• [WORK TASK]: Scan the entries below and tally the lines that include "present". Return nothing but the tally.

----- EXTRACTED ENTRIES

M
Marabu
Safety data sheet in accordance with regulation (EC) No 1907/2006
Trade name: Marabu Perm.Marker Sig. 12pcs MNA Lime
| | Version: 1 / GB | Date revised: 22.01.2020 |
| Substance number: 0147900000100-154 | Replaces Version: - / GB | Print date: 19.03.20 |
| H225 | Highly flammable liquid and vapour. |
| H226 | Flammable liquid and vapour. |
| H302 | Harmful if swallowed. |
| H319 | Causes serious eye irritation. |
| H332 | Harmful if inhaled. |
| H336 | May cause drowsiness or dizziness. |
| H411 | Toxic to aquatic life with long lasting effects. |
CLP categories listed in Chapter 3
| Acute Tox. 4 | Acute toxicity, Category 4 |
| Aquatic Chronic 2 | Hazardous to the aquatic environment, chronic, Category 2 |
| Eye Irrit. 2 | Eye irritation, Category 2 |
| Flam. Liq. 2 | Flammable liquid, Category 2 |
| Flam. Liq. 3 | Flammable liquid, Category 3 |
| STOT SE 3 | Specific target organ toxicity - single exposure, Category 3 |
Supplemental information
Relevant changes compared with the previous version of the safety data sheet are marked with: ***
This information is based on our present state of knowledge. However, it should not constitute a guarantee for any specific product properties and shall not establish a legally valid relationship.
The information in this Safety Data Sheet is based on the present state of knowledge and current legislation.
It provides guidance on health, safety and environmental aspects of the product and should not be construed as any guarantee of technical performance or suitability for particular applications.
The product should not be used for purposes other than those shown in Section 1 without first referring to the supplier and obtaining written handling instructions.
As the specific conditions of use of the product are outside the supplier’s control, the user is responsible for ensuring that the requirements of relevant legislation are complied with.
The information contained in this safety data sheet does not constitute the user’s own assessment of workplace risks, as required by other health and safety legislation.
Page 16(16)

----------

• [ANSWER SECTION]: 2